There were modest declines in manufacturing and leisure and hospitality. Job openings were little changed in professional and business services, and edged up in financial activities.
While vacancies fell in all four regions, the decrease was more pronounced in the technology-heavy West, where companies have been laying off workers and rescinding job offers.
Hiring slipped to 6.4 million from 6.5 million in May. In June, there were 1.8 jobs for every unemployed person.

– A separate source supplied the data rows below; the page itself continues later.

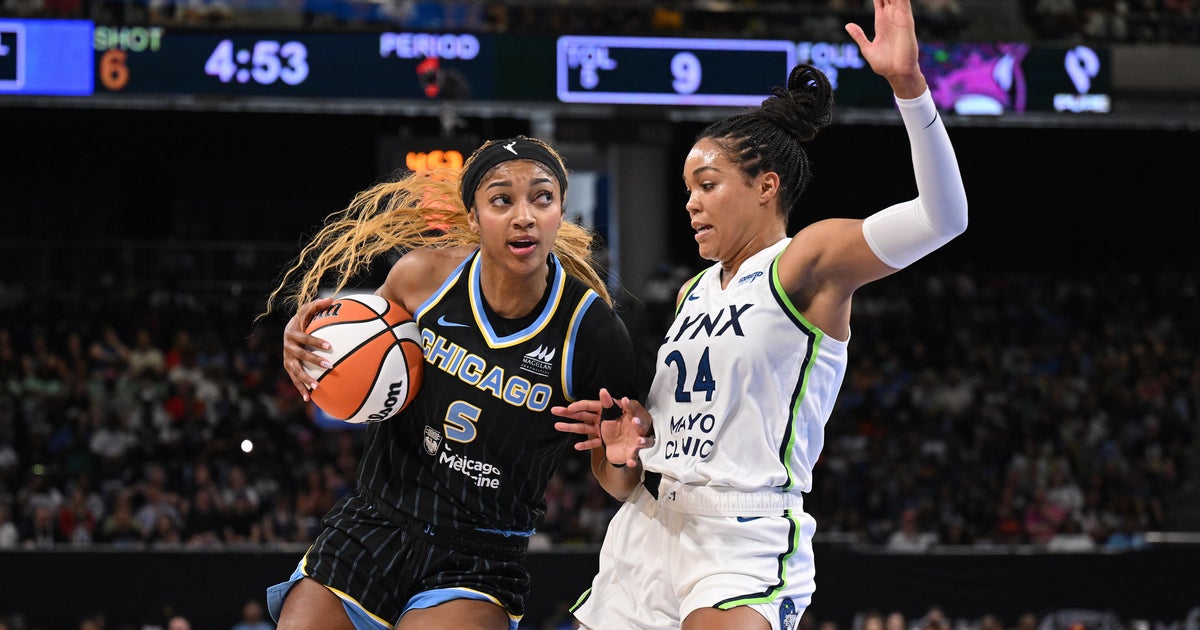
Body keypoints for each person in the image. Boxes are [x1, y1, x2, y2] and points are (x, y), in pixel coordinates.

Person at [551, 1, 968, 628]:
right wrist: (622, 453)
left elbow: (945, 219)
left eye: (708, 184)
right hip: (648, 526)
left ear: (766, 186)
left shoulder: (804, 262)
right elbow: (625, 481)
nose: (690, 203)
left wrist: (909, 88)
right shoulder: (693, 292)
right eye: (687, 188)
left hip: (740, 542)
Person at [261, 135, 639, 630]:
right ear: (473, 216)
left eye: (542, 198)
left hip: (479, 553)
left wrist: (621, 456)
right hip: (376, 518)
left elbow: (619, 484)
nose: (524, 215)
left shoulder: (593, 333)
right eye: (502, 200)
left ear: (560, 212)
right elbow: (360, 363)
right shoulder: (422, 277)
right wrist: (310, 351)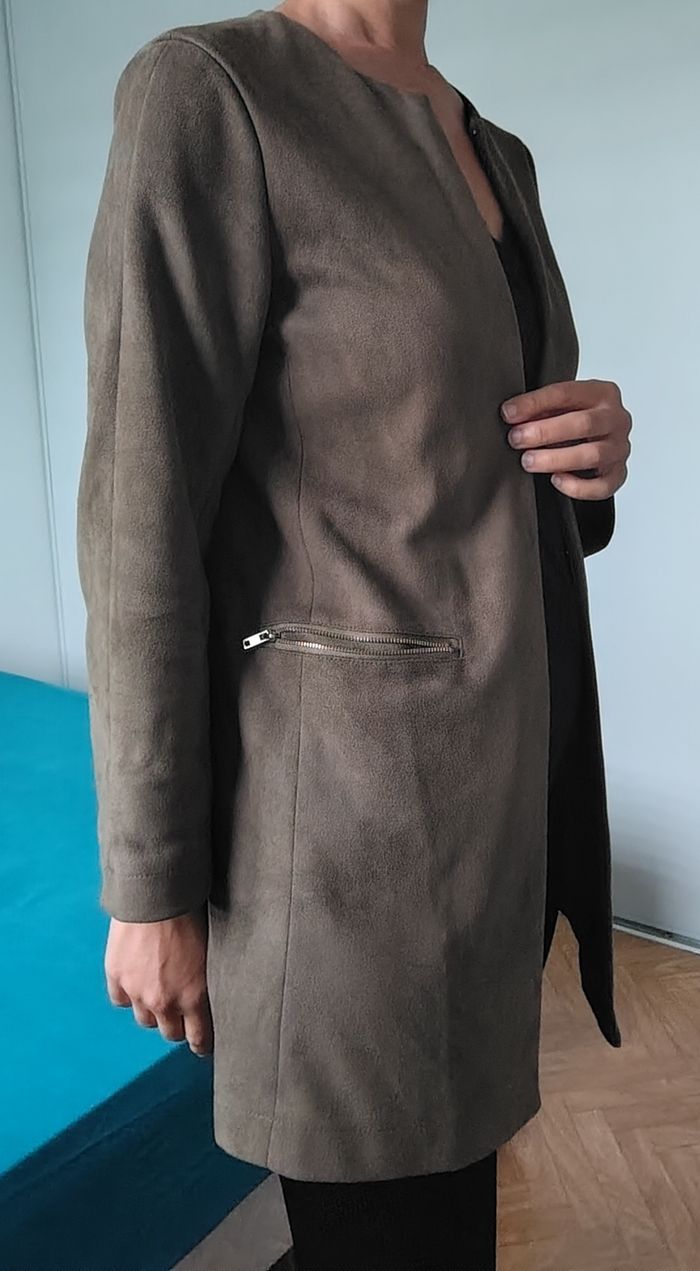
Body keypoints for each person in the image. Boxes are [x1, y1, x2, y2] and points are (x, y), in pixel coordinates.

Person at [76, 2, 632, 1267]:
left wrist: (587, 465)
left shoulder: (493, 147)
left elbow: (455, 459)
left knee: (447, 1220)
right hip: (348, 839)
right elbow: (140, 515)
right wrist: (150, 884)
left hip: (505, 807)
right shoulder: (211, 92)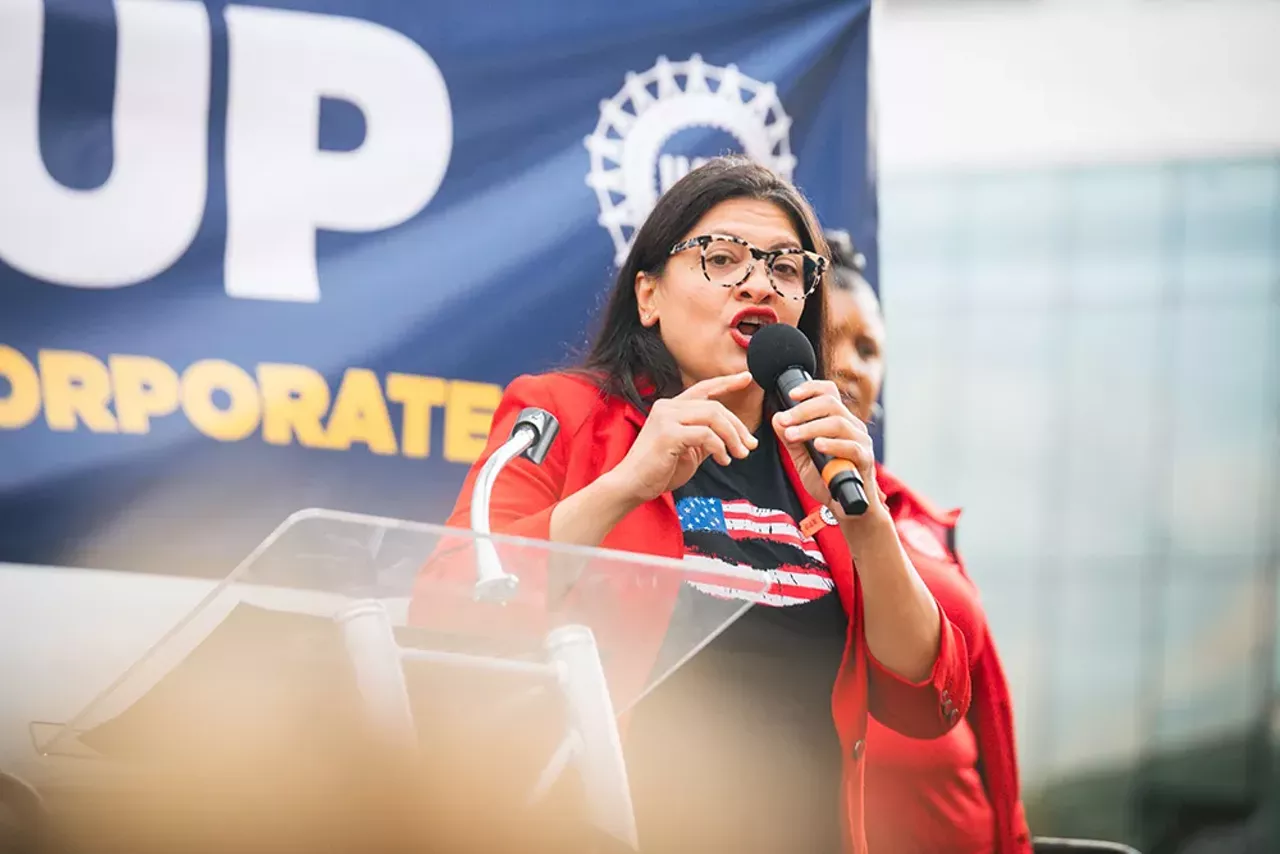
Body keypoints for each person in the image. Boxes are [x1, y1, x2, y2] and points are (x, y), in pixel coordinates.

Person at [411, 157, 971, 854]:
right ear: (648, 295)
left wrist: (867, 522)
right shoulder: (565, 414)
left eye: (786, 268)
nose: (760, 282)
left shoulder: (822, 461)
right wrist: (627, 484)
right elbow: (448, 604)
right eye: (723, 258)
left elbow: (928, 700)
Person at [824, 230, 1033, 854]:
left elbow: (989, 715)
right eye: (828, 339)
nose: (851, 366)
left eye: (867, 349)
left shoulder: (919, 517)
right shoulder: (745, 503)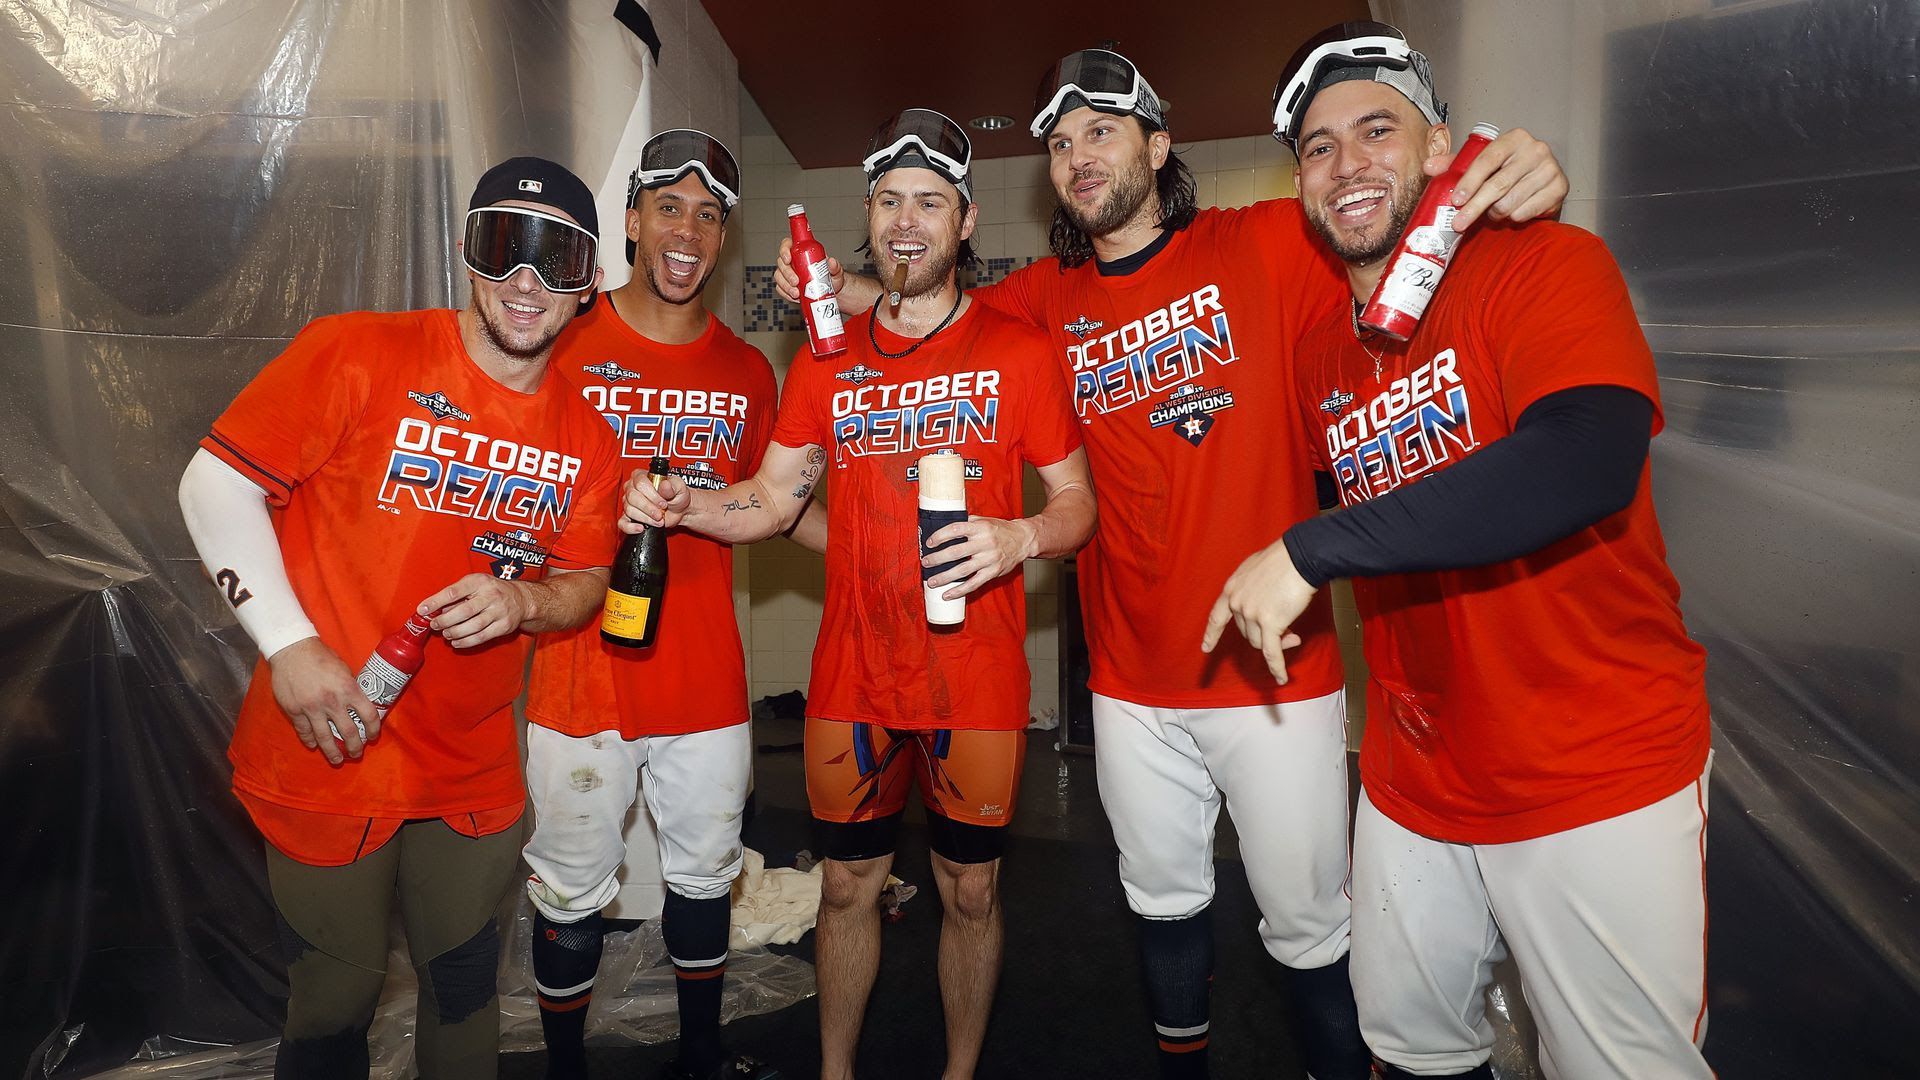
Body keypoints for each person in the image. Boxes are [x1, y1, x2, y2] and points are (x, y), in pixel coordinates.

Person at [776, 46, 1567, 1080]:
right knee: (1162, 909)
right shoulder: (1041, 304)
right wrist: (838, 279)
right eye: (1059, 144)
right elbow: (925, 305)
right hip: (1130, 682)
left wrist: (1508, 175)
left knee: (1309, 934)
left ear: (1157, 144)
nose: (1077, 157)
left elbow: (1393, 207)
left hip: (1271, 671)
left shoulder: (1267, 241)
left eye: (1101, 131)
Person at [1205, 23, 1712, 1079]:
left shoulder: (1543, 264)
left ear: (1441, 148)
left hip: (1589, 768)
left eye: (1376, 130)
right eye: (1318, 146)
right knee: (1414, 1049)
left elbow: (1585, 462)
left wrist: (1311, 549)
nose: (1348, 164)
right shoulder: (1321, 355)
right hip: (1414, 777)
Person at [627, 108, 1096, 1080]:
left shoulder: (1019, 350)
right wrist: (686, 506)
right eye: (889, 201)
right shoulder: (825, 363)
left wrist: (1019, 536)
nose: (907, 221)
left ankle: (959, 1073)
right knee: (847, 887)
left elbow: (1079, 506)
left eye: (930, 202)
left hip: (974, 683)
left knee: (970, 892)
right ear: (870, 218)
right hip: (851, 680)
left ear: (965, 221)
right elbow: (768, 500)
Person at [177, 157, 622, 1078]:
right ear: (468, 256)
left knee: (463, 996)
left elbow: (585, 581)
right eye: (505, 247)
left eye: (557, 258)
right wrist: (290, 646)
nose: (527, 282)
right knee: (333, 1003)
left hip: (469, 769)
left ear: (591, 284)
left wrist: (523, 600)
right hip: (331, 745)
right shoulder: (359, 352)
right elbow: (214, 483)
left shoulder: (588, 435)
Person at [519, 129, 813, 1080]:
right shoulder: (564, 341)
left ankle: (699, 1054)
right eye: (670, 208)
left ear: (723, 237)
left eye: (710, 214)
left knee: (703, 877)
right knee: (569, 892)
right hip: (582, 676)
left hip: (703, 676)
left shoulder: (744, 370)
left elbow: (777, 509)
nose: (689, 230)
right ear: (635, 221)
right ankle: (565, 1069)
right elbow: (509, 489)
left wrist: (881, 560)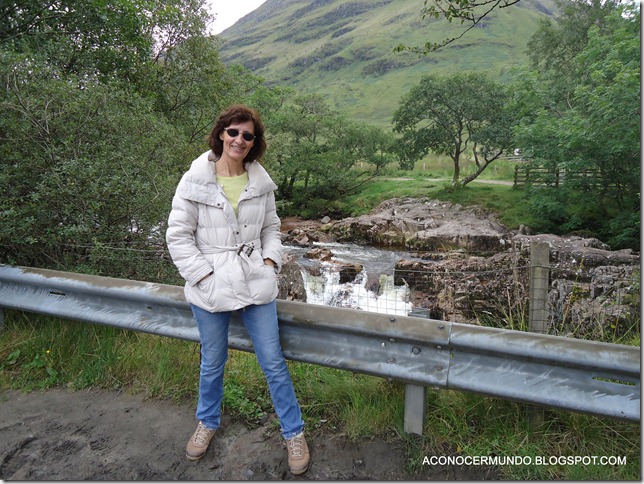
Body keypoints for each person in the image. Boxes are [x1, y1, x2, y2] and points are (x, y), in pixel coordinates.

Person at [165, 104, 309, 475]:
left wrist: (270, 262)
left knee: (274, 364)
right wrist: (204, 277)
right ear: (220, 134)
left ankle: (294, 433)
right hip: (210, 285)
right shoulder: (194, 179)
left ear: (254, 142)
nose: (239, 140)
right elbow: (178, 236)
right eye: (233, 132)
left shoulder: (260, 183)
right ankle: (207, 423)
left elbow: (272, 229)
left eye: (248, 135)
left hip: (254, 279)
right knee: (212, 363)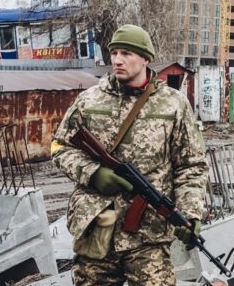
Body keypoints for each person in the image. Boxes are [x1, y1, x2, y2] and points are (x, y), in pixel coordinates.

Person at [51, 24, 208, 285]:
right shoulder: (89, 100)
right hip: (97, 230)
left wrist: (189, 213)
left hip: (149, 237)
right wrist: (94, 174)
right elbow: (59, 147)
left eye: (126, 53)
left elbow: (191, 165)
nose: (117, 60)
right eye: (114, 53)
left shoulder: (173, 104)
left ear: (146, 58)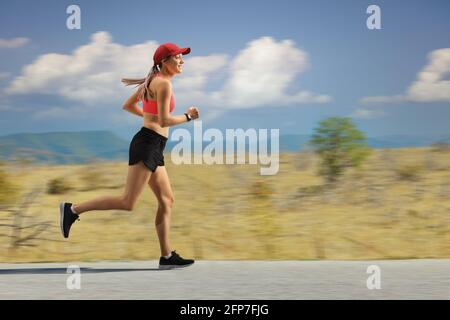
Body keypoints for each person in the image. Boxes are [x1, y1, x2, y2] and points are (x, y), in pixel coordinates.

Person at [59, 43, 199, 269]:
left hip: (153, 145)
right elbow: (164, 121)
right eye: (178, 57)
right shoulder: (162, 84)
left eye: (183, 57)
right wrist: (188, 117)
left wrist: (150, 117)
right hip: (147, 145)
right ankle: (72, 210)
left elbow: (129, 105)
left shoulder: (153, 81)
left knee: (167, 200)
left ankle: (166, 256)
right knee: (127, 202)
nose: (182, 61)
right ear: (164, 61)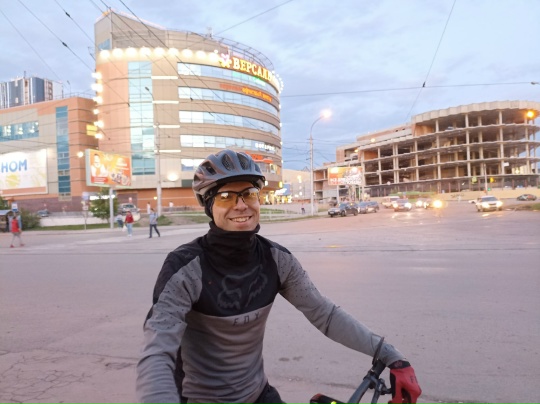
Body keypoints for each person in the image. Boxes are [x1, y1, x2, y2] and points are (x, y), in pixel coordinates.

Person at [136, 150, 421, 404]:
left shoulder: (276, 259)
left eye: (249, 194)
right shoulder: (185, 267)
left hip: (257, 394)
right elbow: (157, 351)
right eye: (226, 196)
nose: (241, 205)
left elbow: (325, 314)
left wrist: (390, 354)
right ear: (209, 205)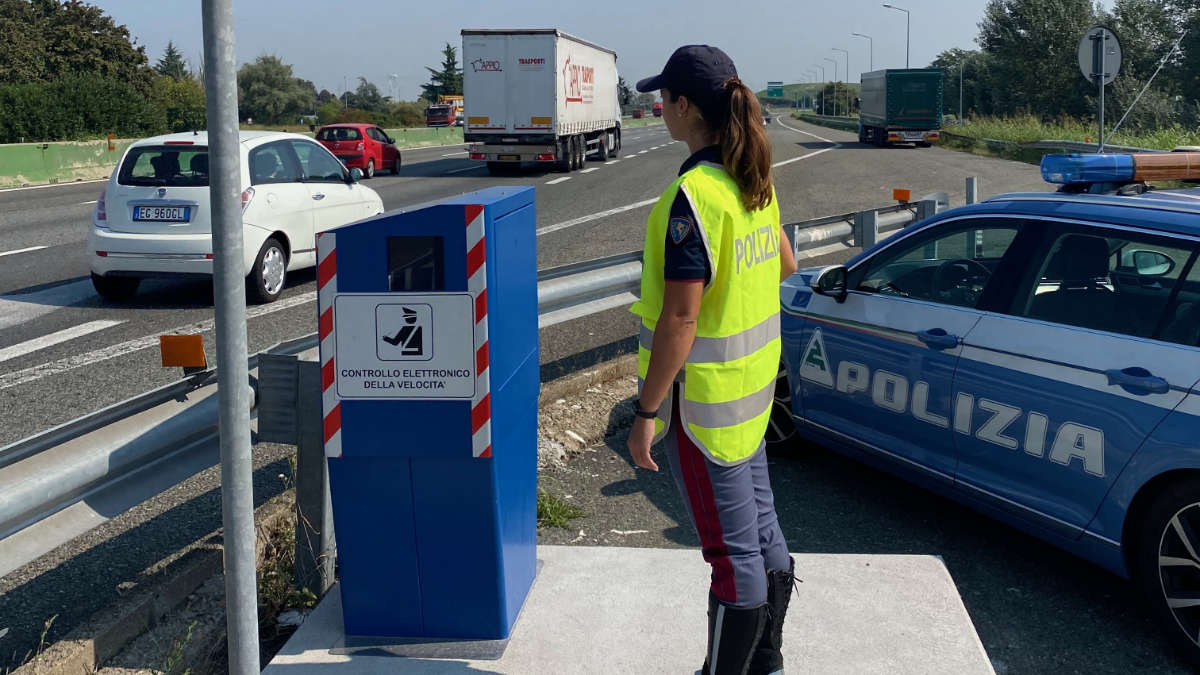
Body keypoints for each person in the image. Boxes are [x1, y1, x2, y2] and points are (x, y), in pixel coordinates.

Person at [626, 45, 798, 675]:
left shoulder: (695, 196)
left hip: (702, 411)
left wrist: (646, 411)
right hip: (750, 397)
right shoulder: (752, 180)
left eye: (663, 98)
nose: (659, 106)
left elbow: (680, 319)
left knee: (733, 562)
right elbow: (786, 263)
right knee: (764, 539)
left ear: (683, 108)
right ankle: (768, 664)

The jobs-workers gap fell to 2.9 percent of the labor force from 3.3 percent in May. It is down from its peak of 3.6 percent of the labor force in March, an improvement economists at Goldman Sachs said suggested wage growth should slow in the second half of the year. Annual wage growth in the second quarter was the fastest since 2001.
In June, about 4.2 million people quit their jobs, down from 4.3 million in May. The quits rate, viewed by policymakers and economists as a measure of job market confidence, was unchanged at 2.8 percent.
There was a modest rise in resignations in manufacturing, retail and wholesale trade industries. But fewer workers quit in financial activities, professional services as well as leisure and hospitality. More people resigned in the South, while fewer did so in the Northeast, Midwest and West.
Layoffs slipped to 1.3 million from 1.4 million in May. The layoffs rate was unchanged at 0.9 percent. Layoffs rose in construction, but dropped in wholesale and retail trade as well as financial services.
“The JOLTS report on the whole is one of many labor market indicators that don’t look ‘recessionary’ despite more downbeat signals coming out of some other economic indicators,” said Daniel Silver, an economist at JPMorgan in New York.